** RECORDS SUPPLIED follows **

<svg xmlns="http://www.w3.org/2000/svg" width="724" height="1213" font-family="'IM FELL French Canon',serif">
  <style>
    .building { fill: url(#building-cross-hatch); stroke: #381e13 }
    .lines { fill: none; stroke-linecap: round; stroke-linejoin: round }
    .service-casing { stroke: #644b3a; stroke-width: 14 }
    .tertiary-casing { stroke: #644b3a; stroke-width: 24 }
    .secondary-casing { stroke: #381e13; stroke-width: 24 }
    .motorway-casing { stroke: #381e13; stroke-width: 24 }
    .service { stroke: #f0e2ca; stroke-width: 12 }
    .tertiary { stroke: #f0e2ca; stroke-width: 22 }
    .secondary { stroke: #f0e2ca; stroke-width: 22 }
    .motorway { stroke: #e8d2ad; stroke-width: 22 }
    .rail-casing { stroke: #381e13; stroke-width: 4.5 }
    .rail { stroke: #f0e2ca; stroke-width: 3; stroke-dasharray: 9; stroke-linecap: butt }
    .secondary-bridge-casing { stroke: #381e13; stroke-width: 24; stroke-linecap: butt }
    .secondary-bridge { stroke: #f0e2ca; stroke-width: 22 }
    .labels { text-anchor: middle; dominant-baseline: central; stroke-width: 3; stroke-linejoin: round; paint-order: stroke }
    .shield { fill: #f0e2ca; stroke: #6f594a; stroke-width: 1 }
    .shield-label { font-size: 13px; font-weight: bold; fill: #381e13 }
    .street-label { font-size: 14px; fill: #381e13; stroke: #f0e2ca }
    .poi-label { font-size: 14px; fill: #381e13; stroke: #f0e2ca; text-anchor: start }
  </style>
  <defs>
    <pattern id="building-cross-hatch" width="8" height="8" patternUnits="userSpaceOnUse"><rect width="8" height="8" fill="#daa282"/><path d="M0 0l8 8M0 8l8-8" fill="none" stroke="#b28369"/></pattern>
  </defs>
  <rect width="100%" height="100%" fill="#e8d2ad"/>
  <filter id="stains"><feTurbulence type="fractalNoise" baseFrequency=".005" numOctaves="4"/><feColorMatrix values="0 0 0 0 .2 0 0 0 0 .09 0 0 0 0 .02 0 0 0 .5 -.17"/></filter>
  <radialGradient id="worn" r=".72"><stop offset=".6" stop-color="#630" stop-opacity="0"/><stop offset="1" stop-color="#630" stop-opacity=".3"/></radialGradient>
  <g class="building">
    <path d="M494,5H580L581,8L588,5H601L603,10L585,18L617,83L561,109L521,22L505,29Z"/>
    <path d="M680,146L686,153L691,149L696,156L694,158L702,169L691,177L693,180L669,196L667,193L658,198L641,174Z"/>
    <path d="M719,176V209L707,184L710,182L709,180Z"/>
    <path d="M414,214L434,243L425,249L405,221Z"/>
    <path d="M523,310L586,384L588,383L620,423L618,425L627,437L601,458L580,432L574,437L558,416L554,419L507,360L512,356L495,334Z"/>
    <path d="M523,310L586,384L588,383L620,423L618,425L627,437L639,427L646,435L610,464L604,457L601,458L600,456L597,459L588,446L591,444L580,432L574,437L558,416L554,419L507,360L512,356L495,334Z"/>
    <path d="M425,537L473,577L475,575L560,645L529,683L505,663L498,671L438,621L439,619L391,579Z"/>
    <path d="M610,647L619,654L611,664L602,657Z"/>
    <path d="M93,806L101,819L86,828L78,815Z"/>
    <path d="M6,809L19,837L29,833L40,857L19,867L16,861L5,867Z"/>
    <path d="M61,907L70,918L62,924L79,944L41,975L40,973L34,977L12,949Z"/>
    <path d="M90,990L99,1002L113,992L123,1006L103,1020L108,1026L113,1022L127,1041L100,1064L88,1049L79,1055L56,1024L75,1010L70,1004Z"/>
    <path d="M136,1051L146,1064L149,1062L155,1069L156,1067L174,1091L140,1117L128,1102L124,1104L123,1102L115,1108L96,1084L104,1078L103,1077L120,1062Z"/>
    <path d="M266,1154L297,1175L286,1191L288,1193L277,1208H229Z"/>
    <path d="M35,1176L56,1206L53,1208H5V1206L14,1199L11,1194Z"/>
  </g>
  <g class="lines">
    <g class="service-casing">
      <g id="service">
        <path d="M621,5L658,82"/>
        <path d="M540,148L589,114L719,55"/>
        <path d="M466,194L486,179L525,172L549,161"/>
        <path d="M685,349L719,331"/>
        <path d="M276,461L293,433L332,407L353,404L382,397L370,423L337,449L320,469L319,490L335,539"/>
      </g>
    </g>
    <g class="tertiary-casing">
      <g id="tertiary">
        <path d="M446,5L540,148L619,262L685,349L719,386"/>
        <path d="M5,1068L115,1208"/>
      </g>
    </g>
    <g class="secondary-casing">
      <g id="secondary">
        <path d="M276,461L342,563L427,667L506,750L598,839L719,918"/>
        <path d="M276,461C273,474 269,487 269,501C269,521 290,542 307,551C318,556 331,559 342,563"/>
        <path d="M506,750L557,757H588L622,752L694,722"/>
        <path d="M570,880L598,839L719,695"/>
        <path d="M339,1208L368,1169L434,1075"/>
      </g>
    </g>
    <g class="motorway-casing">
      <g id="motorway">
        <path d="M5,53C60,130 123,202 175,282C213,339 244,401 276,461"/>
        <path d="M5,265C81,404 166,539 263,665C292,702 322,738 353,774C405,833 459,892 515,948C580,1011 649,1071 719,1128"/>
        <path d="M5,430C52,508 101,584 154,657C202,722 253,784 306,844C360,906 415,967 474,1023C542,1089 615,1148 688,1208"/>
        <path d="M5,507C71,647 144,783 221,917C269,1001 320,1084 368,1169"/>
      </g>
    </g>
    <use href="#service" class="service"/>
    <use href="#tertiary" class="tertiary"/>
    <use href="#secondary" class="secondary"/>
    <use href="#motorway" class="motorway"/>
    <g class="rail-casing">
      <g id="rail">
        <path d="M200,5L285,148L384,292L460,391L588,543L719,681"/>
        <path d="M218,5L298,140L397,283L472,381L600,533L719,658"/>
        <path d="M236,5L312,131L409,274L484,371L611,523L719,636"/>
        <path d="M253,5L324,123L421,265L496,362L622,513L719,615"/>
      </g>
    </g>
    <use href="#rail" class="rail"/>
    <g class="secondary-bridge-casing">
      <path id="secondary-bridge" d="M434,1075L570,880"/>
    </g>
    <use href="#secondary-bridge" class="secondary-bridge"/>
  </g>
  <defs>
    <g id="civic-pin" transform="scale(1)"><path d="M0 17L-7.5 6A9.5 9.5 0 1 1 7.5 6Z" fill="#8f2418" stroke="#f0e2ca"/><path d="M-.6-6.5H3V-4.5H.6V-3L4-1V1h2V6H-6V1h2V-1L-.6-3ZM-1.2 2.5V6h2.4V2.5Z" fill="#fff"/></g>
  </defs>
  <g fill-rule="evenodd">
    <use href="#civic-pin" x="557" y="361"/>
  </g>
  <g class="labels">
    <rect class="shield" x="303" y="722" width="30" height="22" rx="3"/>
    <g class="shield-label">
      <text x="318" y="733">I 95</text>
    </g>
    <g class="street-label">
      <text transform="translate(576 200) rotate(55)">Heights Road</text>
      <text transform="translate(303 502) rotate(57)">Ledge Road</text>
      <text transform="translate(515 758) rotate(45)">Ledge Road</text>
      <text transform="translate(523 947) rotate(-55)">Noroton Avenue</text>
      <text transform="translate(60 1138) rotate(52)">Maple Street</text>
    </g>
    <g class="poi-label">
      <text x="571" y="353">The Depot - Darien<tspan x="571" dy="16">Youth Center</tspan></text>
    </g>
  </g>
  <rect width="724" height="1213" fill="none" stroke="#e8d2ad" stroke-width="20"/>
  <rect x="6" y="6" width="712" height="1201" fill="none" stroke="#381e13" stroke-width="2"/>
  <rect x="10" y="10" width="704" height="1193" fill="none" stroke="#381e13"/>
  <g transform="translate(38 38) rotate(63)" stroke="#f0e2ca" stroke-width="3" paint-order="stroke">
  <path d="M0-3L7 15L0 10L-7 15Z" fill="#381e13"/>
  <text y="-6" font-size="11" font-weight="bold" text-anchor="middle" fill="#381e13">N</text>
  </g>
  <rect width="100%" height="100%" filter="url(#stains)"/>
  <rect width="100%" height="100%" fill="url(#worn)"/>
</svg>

** End of RECORDS SUPPLIED **

* _WHAT YOU HAVE TO DO_
This task needs one value: the number of lines in the material above that contain the word "middle".

* _SOLUTION BELOW_
2